Exercise instructions =>
Once the pictures are set aside, transcribe each line of the data exactly.

Data shown =>
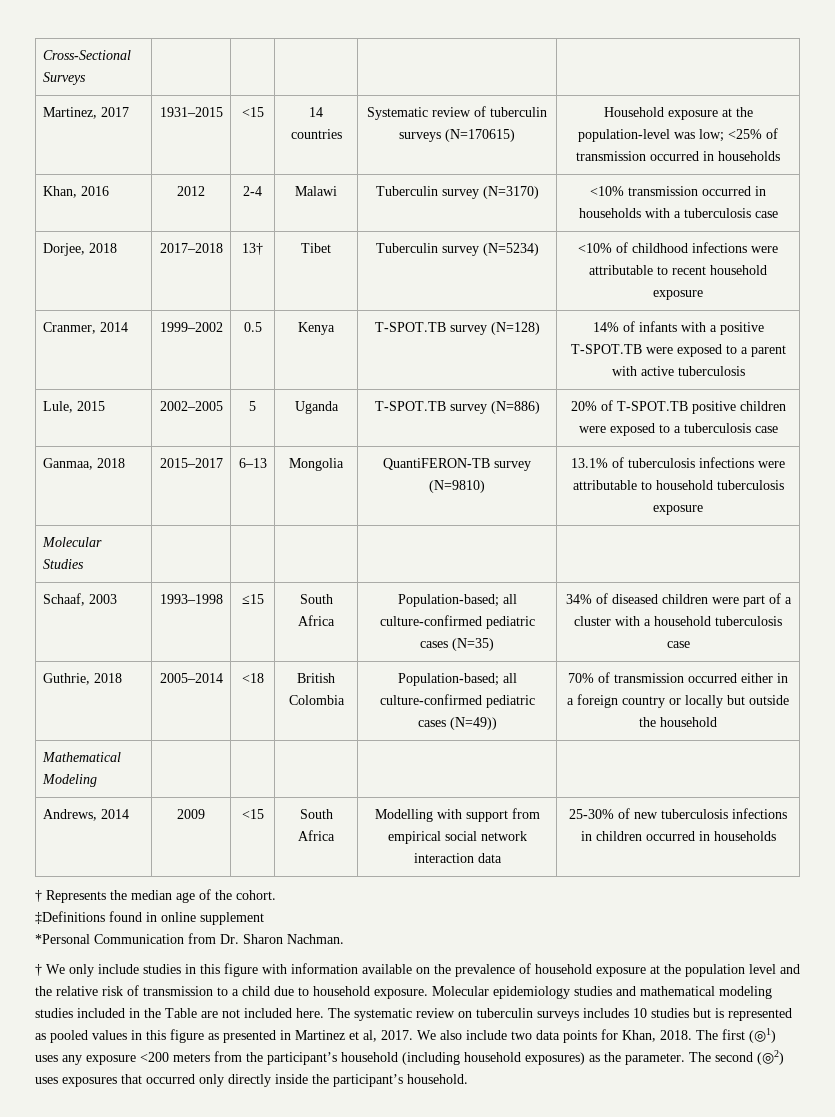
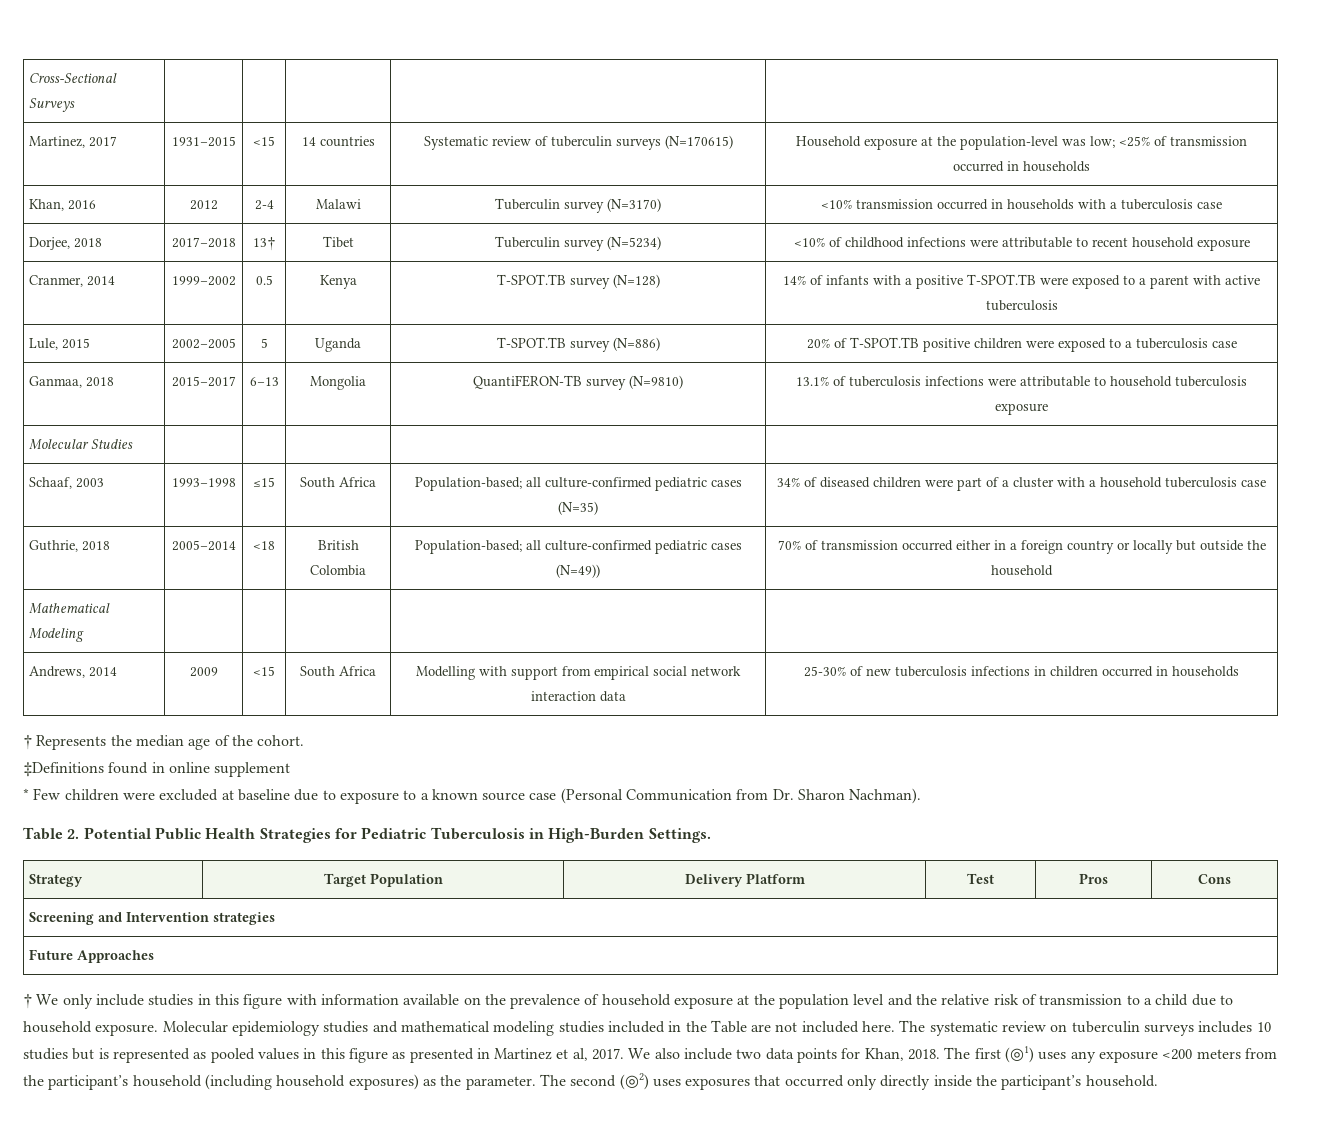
[35,933,344,944] *Personal Communication from Dr. Sharon Nachman. -> [23,788,922,804] [23,827,711,843] [29,874,84,887] [323,873,443,887] [684,873,805,887] [967,873,994,884] [1079,873,1108,884] [1198,874,1231,884] [29,912,276,925] [29,949,155,963] * Few children were excluded at baseline due to exposure to a known source case (Personal Communication from Dr. Sharon Nachman). // Table 2. Potential Public Health Strategies for Pediatric Tuberculosis in High-Burden Settings. // Strategy | Target Population | Delivery Platform | Test | Pros | Cons // Screening and Intervention strategies // Future Approaches

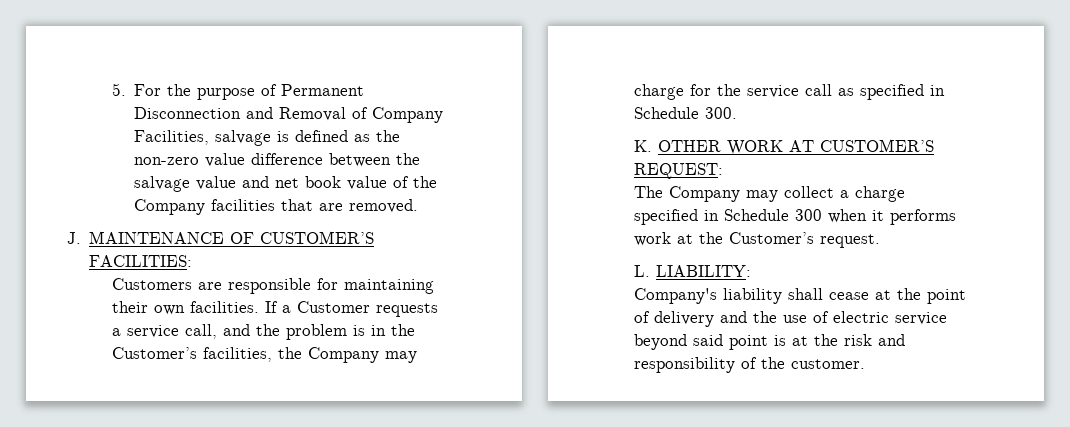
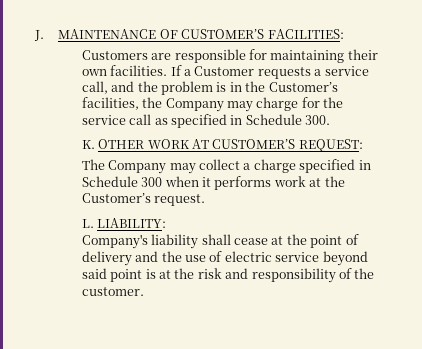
[111,83,364,100] [133,107,443,123] [133,130,400,146] [133,153,420,167] [133,176,437,192] [133,199,418,215] 5. For the purpose of Permanent Disconnection and Removal of Company Facilities, salvage is defined as the non-zero value difference between the salvage value and net book value of the Company facilities that are removed. // -> (34, 35) none

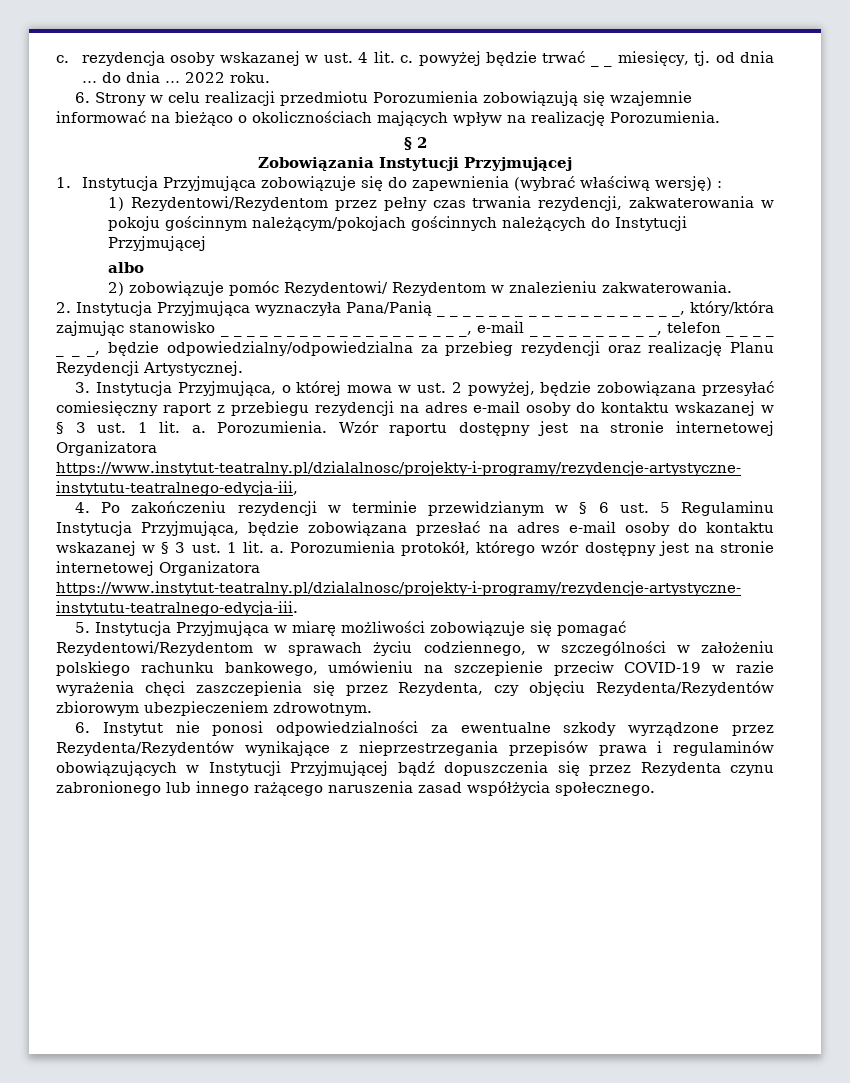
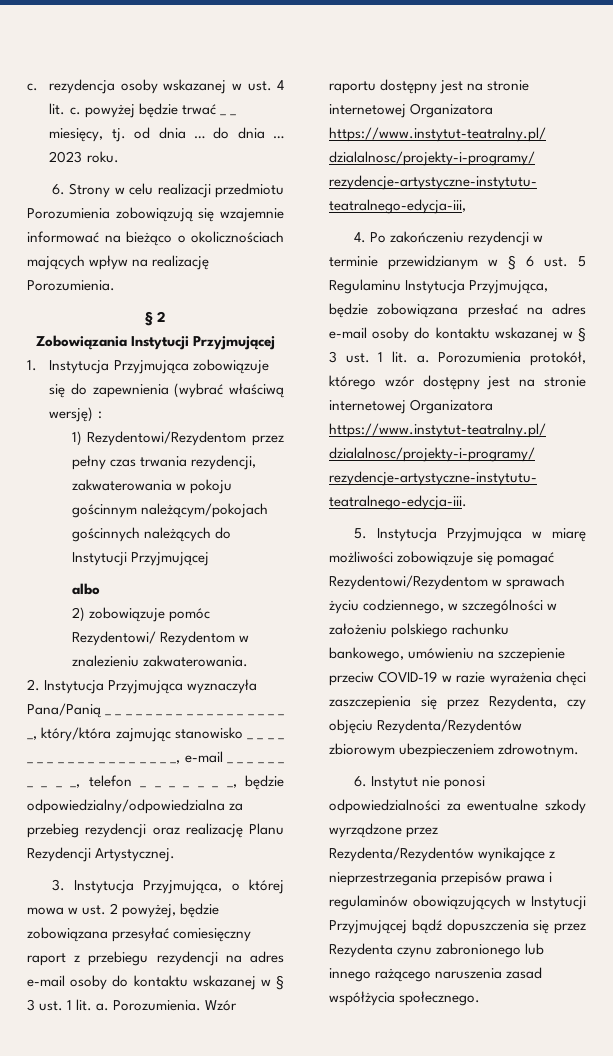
[185,72,226,83] 2022 -> [49,151,83,163] 2023

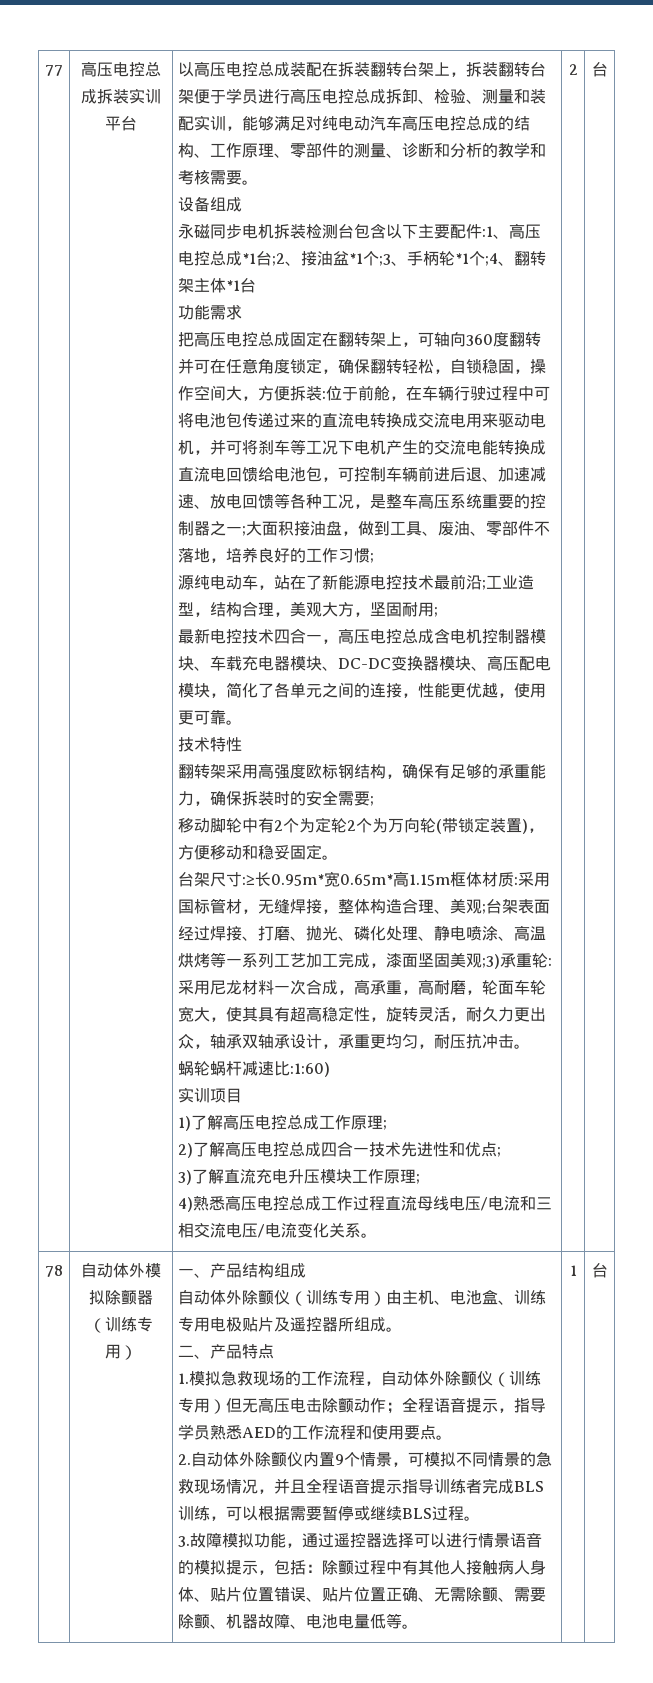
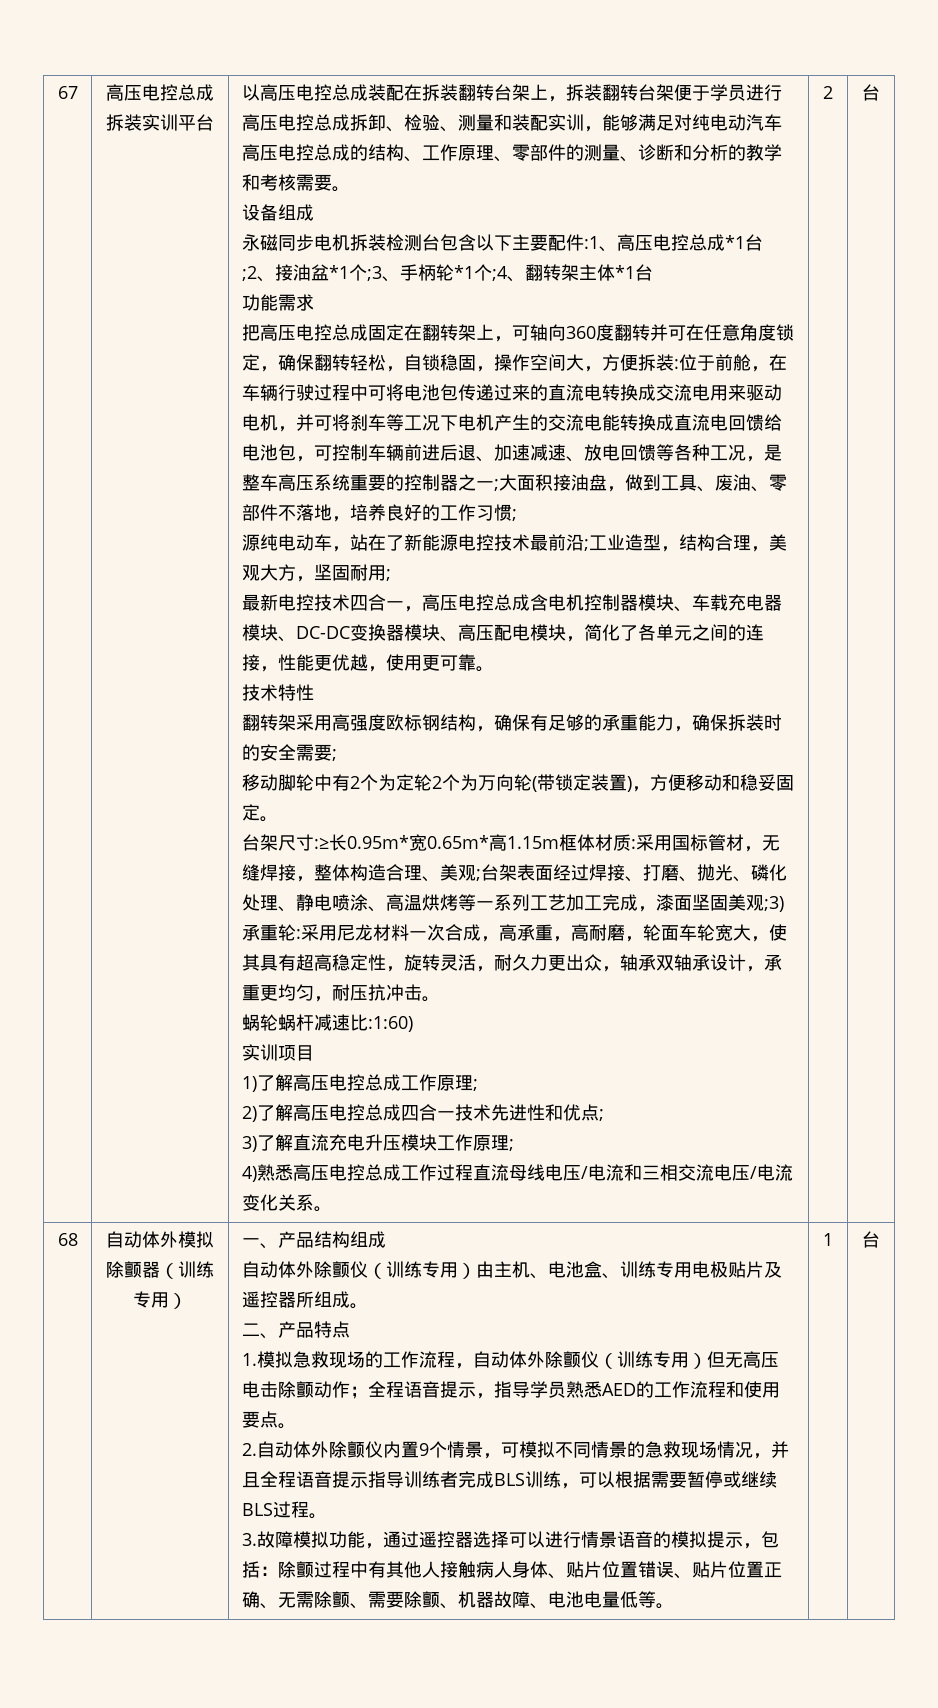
[45,65,63,76] 77 -> [57,86,78,99] 67
[45,1265,63,1277] 78 -> [57,1233,78,1246] 68

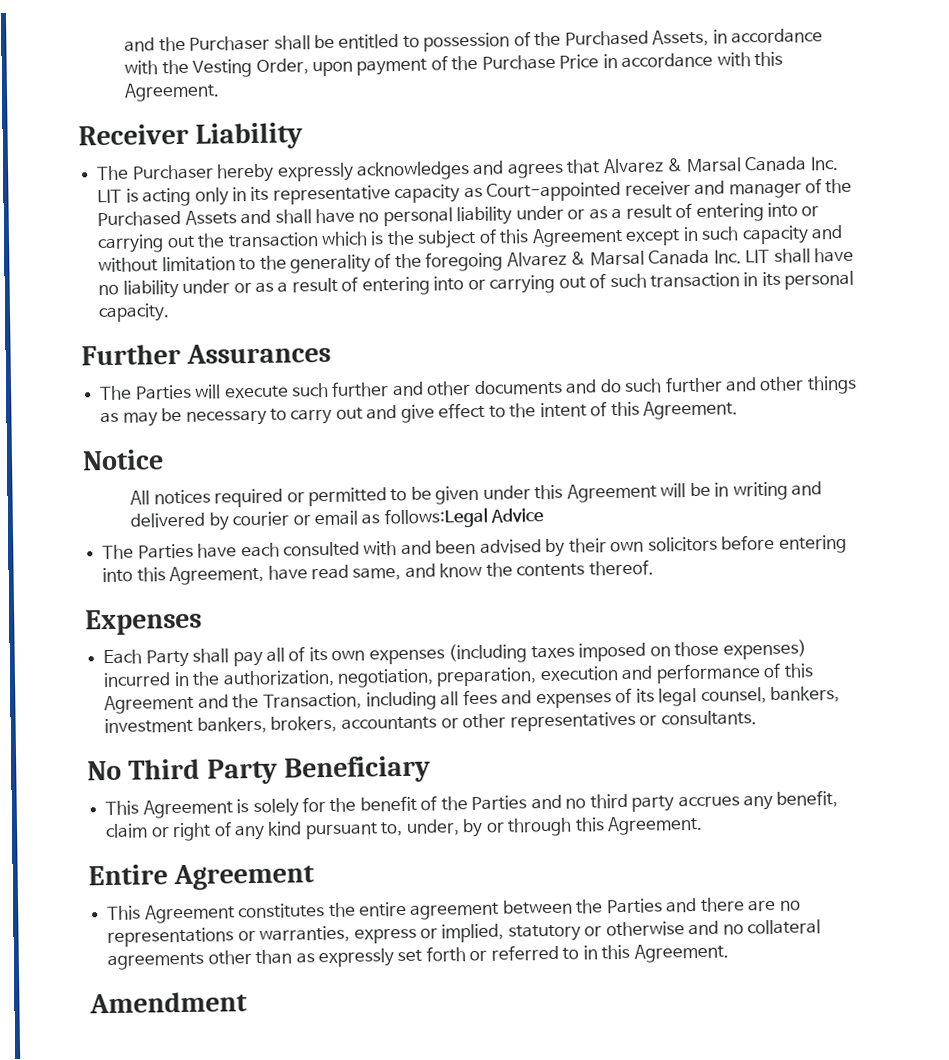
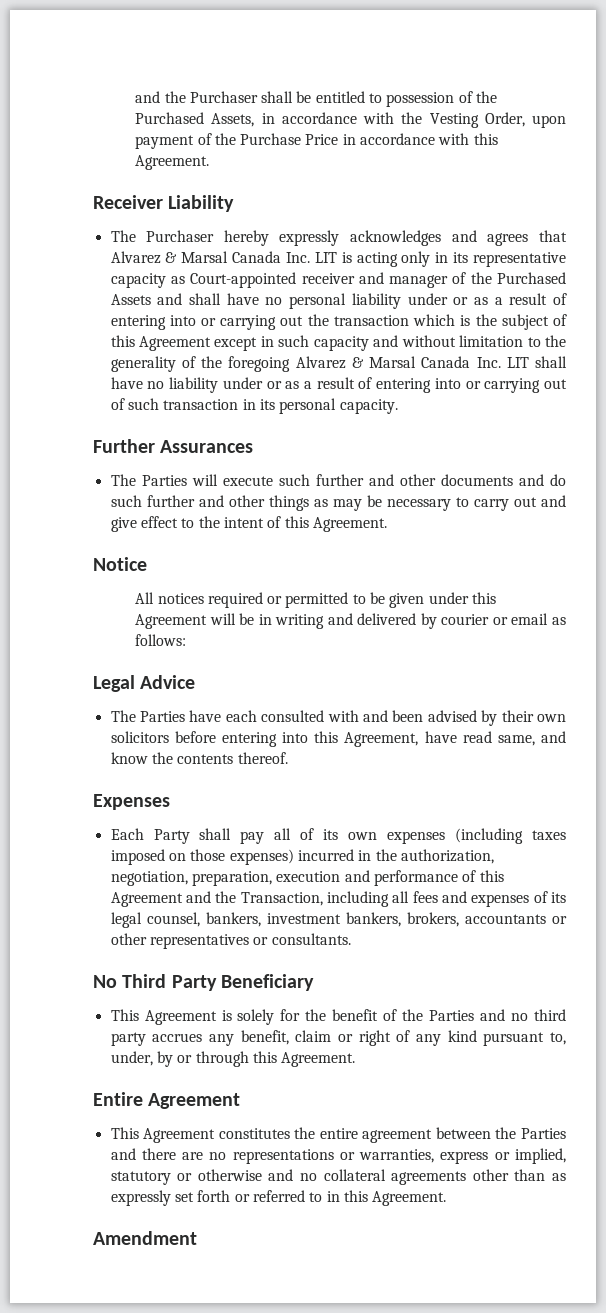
[383,507,488,529] follows:Legal -> [135,634,187,646] [93,675,135,692] follows: // Legal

Exercise response =>
[35,933,344,944] *Personal Communication from Dr. Sharon Nachman. -> [23,788,922,804] [23,827,711,843] [29,874,84,887] [323,873,443,887] [684,873,805,887] [967,873,994,884] [1079,873,1108,884] [1198,874,1231,884] [29,912,276,925] [29,949,155,963] * Few children were excluded at baseline due to exposure to a known source case (Personal Communication from Dr. Sharon Nachman). // Table 2. Potential Public Health Strategies for Pediatric Tuberculosis in High-Burden Settings. // Strategy | Target Population | Delivery Platform | Test | Pros | Cons // Screening and Intervention strategies // Future Approaches

[111,83,364,100] [133,107,443,123] [133,130,400,146] [133,153,420,167] [133,176,437,192] [133,199,418,215] 5. For the purpose of Permanent Disconnection and Removal of Company Facilities, salvage is defined as the non-zero value difference between the salvage value and net book value of the Company facilities that are removed. // -> (34, 35) none

[185,72,226,83] 2022 -> [49,151,83,163] 2023

[45,65,63,76] 77 -> [57,86,78,99] 67
[45,1265,63,1277] 78 -> [57,1233,78,1246] 68

[383,507,488,529] follows:Legal -> [135,634,187,646] [93,675,135,692] follows: // Legal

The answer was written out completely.